Finalement, les connaissances recueillies pendant la recherche seront mises en valeur par le biais d'un kiosque vivant à l'Aquarium du Québec.
Pour ce faire, des anguilles vivantes seront capturées en nature par des engins de pêche déjà en fonction. Des partenariats ont ainsi été créés avec l’Aquarium du Québec, le ministère de la Faune, de la Forêt et des Parcs (MFFP) et une entreprise de pêche commerciale à Rivière-Ouelle.

Dispositif pour la pêche traditionnelle à l'anguille
Photo : Gracieuseté Musée québécois de l'agriculture et de l'alimentation
David Deslauriers souligne que l’engin de pêche de l’Aquarium du Québec sera particulièrement précieux pour les recherches, puisqu’il recueille des données depuis les années 1970.
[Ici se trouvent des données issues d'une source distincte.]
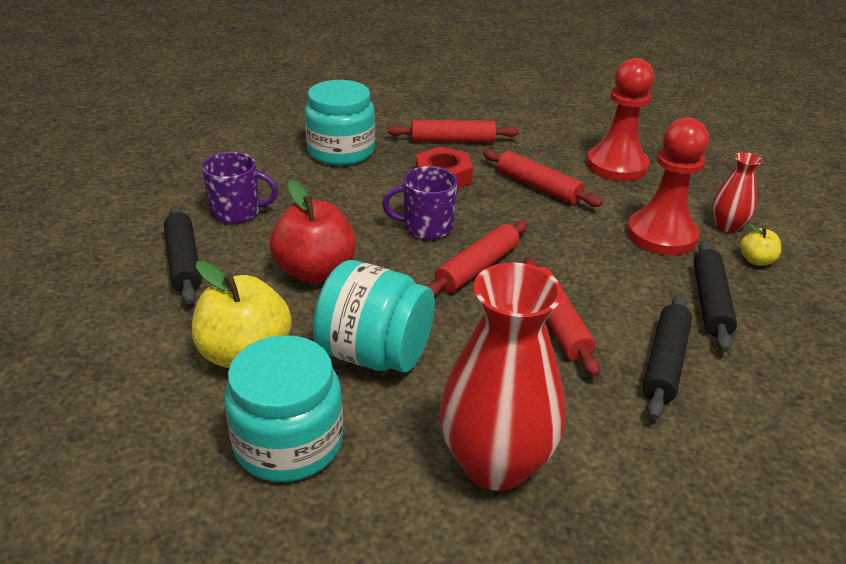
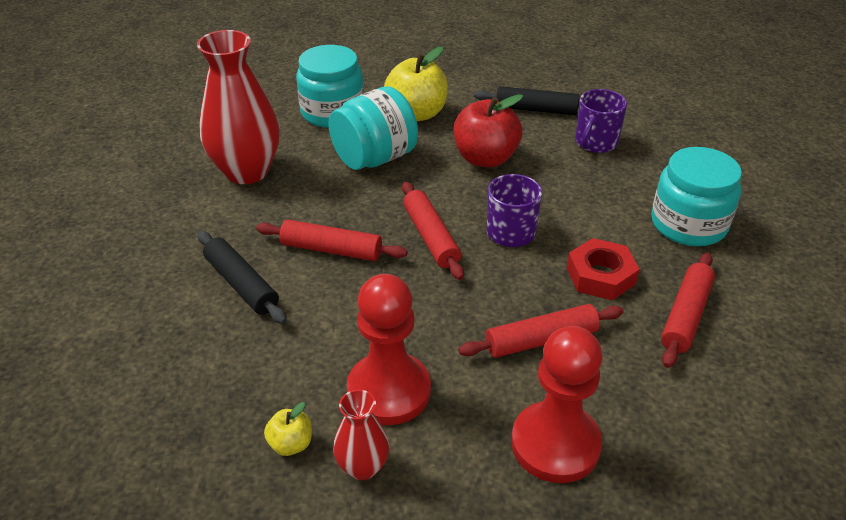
camera: 120 degrees right, 5 degrees up
(710, 302) = (271, 358): black rolling pin -> none

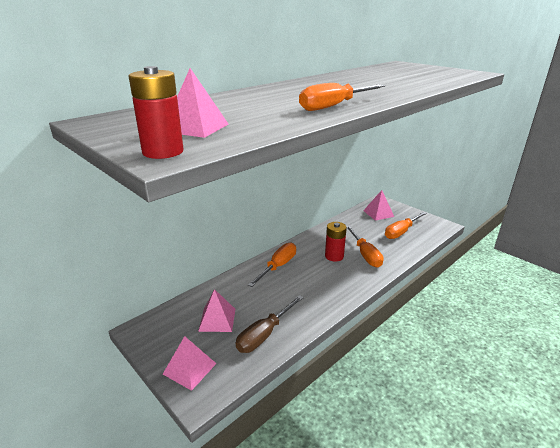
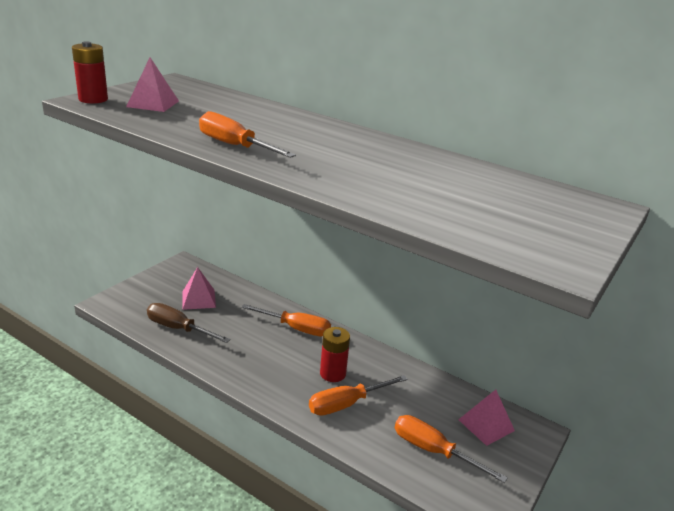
camera: 75 degrees right, 0 degrees up
(189, 368) = (137, 294): pink pyramid -> none

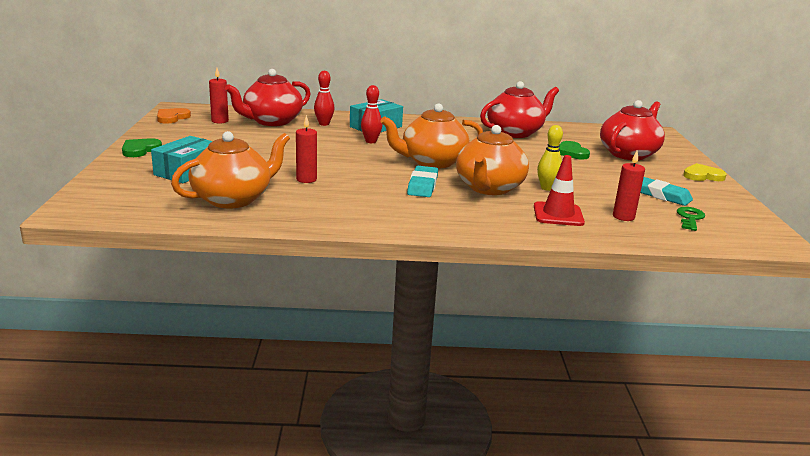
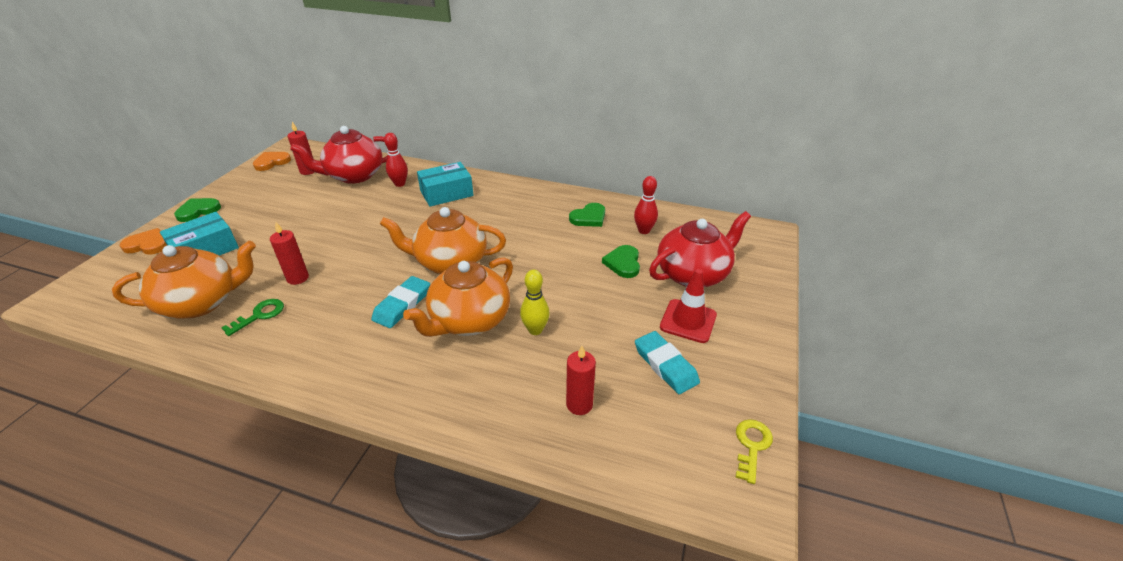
camera: 20 degrees right, 15 degrees up
(119, 172) = (148, 245): none -> orange heart
(371, 141) = (419, 218): red bowling pin -> red bowling pin (644, 230)
(515, 132) = (589, 217): red teapot -> green heart
(558, 214) = (503, 386): red traffic cone -> red traffic cone (688, 321)
(690, 218) = (664, 423): green key -> green key (259, 315)
(702, 176) = (756, 332): yellow heart -> none
(755, 221) = (751, 446): none -> yellow key

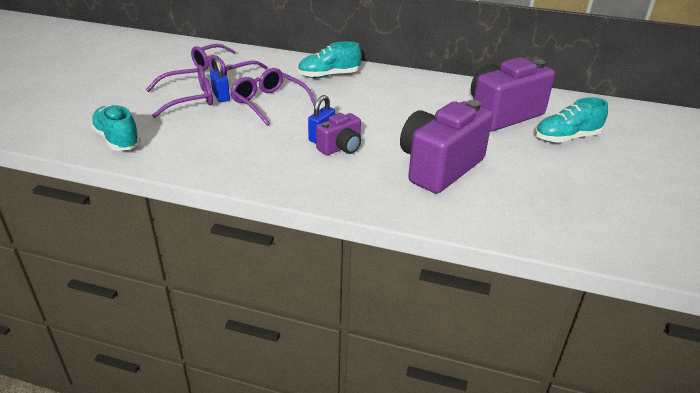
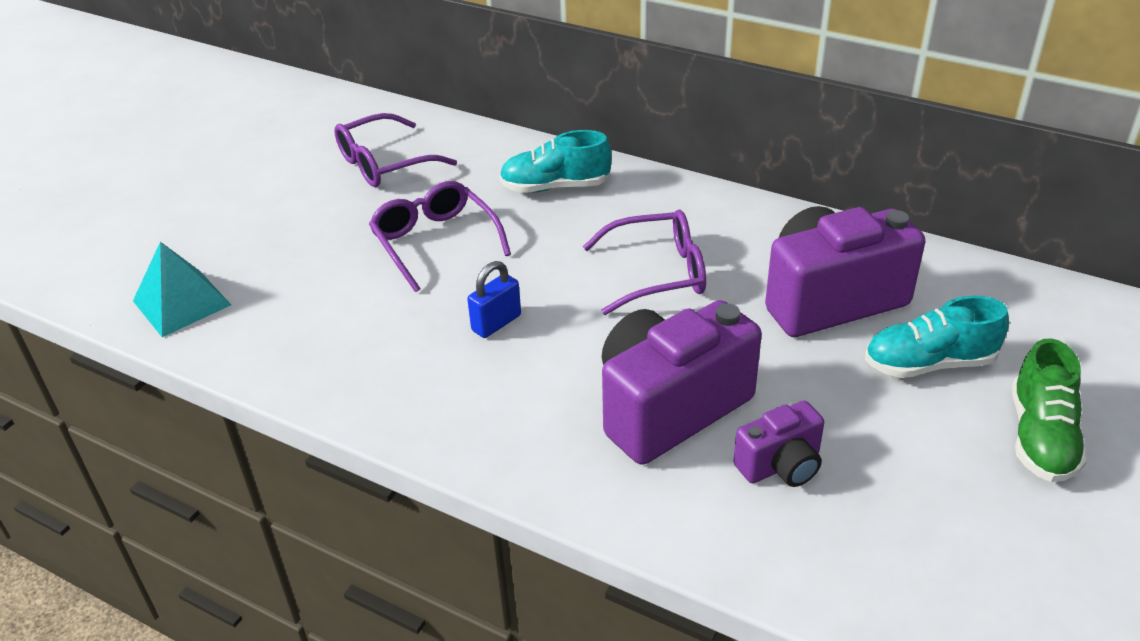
camera: 15 degrees right, 5 degrees up
(117, 140) = (181, 303): turquoise shoe -> turquoise pyramid
(189, 99) = (311, 224): purple glasses -> purple glasses (658, 273)
(221, 96) = (363, 222): blue padlock -> none
(341, 148) = (519, 350): purple camera -> purple camera (781, 465)
(638, 164) = (1040, 437): none -> green shoe

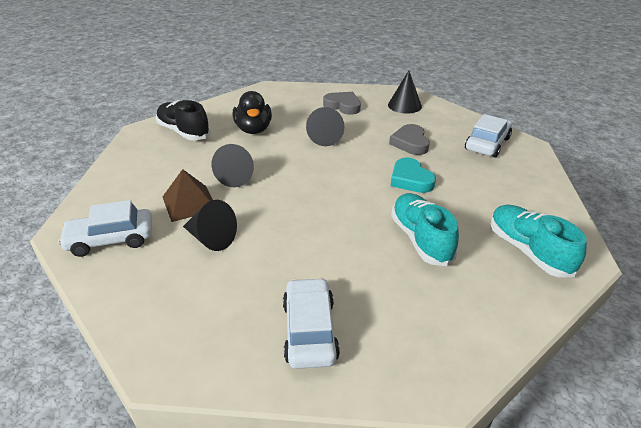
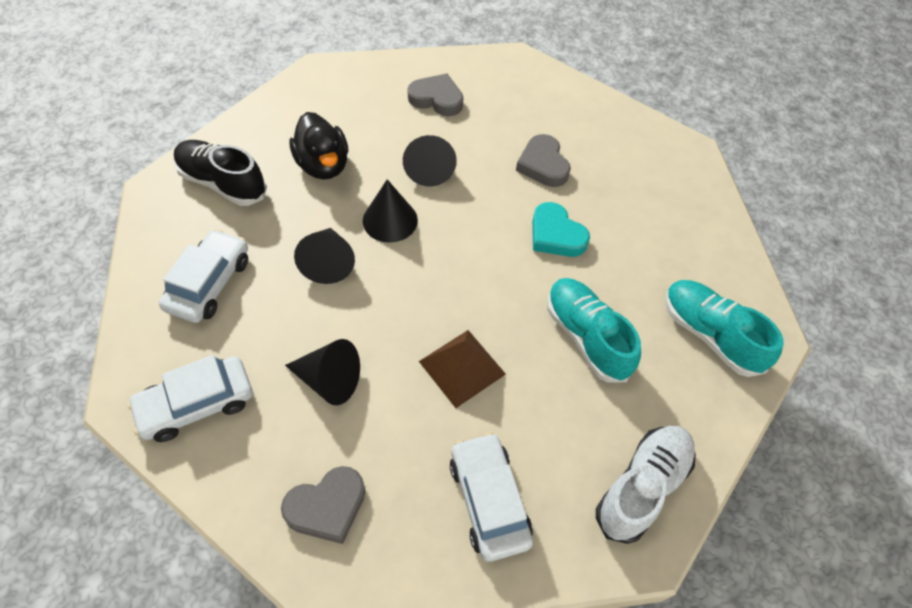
camera: 15 degrees left, 20 degrees up
(177, 314) = (327, 507): none -> grey heart
(189, 203) = (279, 322): brown pyramid -> brown pyramid (462, 367)
(404, 105) = (521, 88): black cone -> black cone (390, 220)
(448, 343) = (642, 487): none -> white shoe
(487, 144) = (640, 153): white car -> white car (209, 283)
On espère développer un modèle bioénergétique pour l’anguille. Ça va nous permettre de comprendre l’énergie qui est nécessaire à l’anguille pour assurer sa survie
, ajoute David Deslauriers.
Pour l'instant, la pandémie de COVID-19 ne bouleverse pas le calendrier du projet de recherche, puisque l'échantillonnage concordera avec la migration des anguilles adultes, qui a habituellement lieu entre la fin du mois de juillet et le mois d'octobre.
Le projet bénéficie d'une enveloppe de 200 000 $ sur deux ans, grâce au programme Odyssée Saint-Laurent du Réseau Québec maritime. Pour sa troisième vague, le programme soutient un total de neuf projets liés au système Saint-Laurent, pour un investissement total de près de 1,9 million de dollars.
Le système Saint-Laurent implique la voie maritime, fluviale. Donc on peut avoir des projets qui se déroulent à Montréal sur le fleuve Saint-Laurent, jusque dans le golfe
, souligne Erwann Fraboulet, responsable du programme de recherche Odyssée Saint-Laurent.